WORK REQUEST
Every line of the entries with the word "Aliquam" in it should be shown.

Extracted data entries
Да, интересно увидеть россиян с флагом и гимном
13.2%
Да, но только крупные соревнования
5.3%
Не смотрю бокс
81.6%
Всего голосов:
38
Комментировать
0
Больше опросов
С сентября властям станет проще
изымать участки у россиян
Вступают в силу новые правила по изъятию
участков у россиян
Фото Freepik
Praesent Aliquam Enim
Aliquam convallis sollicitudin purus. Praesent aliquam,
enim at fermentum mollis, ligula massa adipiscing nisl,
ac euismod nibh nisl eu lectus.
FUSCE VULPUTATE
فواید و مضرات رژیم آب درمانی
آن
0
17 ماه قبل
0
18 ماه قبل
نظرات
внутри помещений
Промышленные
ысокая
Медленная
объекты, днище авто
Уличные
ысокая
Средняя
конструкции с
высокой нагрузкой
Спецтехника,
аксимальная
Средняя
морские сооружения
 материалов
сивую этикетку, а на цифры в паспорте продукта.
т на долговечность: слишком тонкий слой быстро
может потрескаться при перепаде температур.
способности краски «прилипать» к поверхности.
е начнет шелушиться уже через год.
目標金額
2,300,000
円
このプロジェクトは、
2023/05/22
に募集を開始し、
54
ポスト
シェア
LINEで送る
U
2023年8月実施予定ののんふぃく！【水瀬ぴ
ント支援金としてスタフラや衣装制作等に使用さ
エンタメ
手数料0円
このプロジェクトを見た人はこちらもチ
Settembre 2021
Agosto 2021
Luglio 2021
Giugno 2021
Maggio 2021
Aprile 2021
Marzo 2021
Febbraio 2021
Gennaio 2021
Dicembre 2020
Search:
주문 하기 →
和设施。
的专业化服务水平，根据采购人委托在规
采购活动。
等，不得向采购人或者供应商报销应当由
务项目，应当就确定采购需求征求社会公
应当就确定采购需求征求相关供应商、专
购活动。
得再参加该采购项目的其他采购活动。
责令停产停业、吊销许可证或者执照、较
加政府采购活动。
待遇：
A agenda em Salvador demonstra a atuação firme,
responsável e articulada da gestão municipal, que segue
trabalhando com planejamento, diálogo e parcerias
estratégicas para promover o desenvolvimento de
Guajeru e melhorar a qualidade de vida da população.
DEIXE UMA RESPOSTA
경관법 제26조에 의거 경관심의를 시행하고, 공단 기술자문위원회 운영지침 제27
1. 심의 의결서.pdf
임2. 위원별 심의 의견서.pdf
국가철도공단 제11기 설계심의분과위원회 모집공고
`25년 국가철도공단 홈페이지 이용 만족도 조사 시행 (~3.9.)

RESPONSE TO THE EXERCISE
Praesent Aliquam Enim
Aliquam convallis sollicitudin purus. Praesent aliquam,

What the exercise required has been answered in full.